* Records supplied
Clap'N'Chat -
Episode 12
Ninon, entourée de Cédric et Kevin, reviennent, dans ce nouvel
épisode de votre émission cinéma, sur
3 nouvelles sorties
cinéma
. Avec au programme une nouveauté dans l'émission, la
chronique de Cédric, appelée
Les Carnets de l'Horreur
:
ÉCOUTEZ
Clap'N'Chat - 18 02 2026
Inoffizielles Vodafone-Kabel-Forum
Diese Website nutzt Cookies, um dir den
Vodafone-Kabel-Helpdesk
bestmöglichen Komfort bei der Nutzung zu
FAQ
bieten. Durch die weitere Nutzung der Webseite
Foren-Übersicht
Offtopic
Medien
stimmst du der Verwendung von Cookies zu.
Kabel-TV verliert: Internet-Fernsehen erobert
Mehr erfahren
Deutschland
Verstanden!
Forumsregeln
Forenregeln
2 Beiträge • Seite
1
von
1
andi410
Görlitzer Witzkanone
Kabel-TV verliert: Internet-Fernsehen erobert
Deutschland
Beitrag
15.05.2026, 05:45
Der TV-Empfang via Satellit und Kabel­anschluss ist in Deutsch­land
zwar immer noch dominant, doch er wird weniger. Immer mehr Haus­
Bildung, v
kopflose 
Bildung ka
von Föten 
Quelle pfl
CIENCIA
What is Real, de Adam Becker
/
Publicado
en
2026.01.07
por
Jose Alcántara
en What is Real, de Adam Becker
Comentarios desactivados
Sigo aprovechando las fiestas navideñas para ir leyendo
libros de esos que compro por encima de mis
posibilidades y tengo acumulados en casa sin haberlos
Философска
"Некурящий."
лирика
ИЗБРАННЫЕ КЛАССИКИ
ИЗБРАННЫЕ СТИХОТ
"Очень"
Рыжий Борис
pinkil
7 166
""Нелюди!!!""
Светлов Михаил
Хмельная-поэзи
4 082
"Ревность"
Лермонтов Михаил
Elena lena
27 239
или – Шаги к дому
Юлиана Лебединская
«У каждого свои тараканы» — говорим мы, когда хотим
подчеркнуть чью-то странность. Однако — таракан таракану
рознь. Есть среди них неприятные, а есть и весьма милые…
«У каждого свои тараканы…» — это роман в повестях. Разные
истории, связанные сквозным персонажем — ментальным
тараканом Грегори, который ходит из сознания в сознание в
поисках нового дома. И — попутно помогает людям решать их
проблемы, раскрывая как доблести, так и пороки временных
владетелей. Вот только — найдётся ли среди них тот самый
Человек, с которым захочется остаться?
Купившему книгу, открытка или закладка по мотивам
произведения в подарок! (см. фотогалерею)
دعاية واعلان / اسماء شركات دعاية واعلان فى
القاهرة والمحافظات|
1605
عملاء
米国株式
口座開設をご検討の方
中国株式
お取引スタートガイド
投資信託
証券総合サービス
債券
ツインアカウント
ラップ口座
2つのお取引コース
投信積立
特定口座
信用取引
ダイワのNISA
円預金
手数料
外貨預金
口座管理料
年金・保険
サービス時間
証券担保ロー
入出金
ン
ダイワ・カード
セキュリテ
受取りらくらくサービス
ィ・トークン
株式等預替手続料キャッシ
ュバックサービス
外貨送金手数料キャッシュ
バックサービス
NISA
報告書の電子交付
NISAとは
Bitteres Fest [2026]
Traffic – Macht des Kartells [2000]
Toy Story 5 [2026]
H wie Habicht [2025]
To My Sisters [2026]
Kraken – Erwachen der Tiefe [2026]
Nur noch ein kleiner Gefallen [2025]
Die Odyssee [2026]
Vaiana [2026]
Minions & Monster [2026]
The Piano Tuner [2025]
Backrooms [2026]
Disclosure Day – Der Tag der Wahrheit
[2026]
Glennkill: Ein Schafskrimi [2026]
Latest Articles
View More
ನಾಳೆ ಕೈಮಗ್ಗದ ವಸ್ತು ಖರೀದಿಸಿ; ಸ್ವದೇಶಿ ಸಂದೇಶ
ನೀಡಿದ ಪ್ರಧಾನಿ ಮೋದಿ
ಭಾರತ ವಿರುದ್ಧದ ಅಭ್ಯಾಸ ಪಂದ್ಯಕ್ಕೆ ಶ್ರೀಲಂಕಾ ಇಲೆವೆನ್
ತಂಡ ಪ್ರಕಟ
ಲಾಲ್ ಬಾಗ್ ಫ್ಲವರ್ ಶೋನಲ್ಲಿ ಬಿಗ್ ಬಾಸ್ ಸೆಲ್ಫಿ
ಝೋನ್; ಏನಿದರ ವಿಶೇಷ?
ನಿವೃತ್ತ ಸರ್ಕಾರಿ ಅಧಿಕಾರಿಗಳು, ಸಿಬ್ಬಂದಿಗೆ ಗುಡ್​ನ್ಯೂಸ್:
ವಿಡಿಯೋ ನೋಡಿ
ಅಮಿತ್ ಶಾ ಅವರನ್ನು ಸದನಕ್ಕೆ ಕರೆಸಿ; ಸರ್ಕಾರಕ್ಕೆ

* What to produce
Rewrite the lines of the items as a numbered list, one line per entry and blank lines omitted. Begin with the very first line of the items and end with the line containing "libros de esos que compro por encima de mis", including both ends.

* Expected output
1. Clap'N'Chat -
2. Episode 12
3. Ninon, entourée de Cédric et Kevin, reviennent, dans ce nouvel
4. épisode de votre émission cinéma, sur
5. 3 nouvelles sorties
6. cinéma
7. . Avec au programme une nouveauté dans l'émission, la
8. chronique de Cédric, appelée
9. Les Carnets de l'Horreur
10. :
11. ÉCOUTEZ
12. Clap'N'Chat - 18 02 2026
13. Inoffizielles Vodafone-Kabel-Forum
14. Diese Website nutzt Cookies, um dir den
15. Vodafone-Kabel-Helpdesk
16. bestmöglichen Komfort bei der Nutzung zu
17. FAQ
18. bieten. Durch die weitere Nutzung der Webseite
19. Foren-Übersicht
20. Offtopic
21. Medien
22. stimmst du der Verwendung von Cookies zu.
23. Kabel-TV verliert: Internet-Fernsehen erobert
24. Mehr erfahren
25. Deutschland
26. Verstanden!
27. Forumsregeln
28. Forenregeln
29. 2 Beiträge • Seite
30. 1
31. von
32. 1
33. andi410
34. Görlitzer Witzkanone
35. Kabel-TV verliert: Internet-Fernsehen erobert
36. Deutschland
37. Beitrag
38. 15.05.2026, 05:45
39. Der TV-Empfang via Satellit und Kabel­anschluss ist in Deutsch­land
40. zwar immer noch dominant, doch er wird weniger. Immer mehr Haus­
41. Bildung, v
42. kopflose 
43. Bildung ka
44. von Föten 
45. Quelle pfl
46. CIENCIA
47. What is Real, de Adam Becker
48. /
49. Publicado
50. en
51. 2026.01.07
52. por
53. Jose Alcántara
54. en What is Real, de Adam Becker
55. Comentarios desactivados
56. Sigo aprovechando las fiestas navideñas para ir leyendo
57. libros de esos que compro por encima de mis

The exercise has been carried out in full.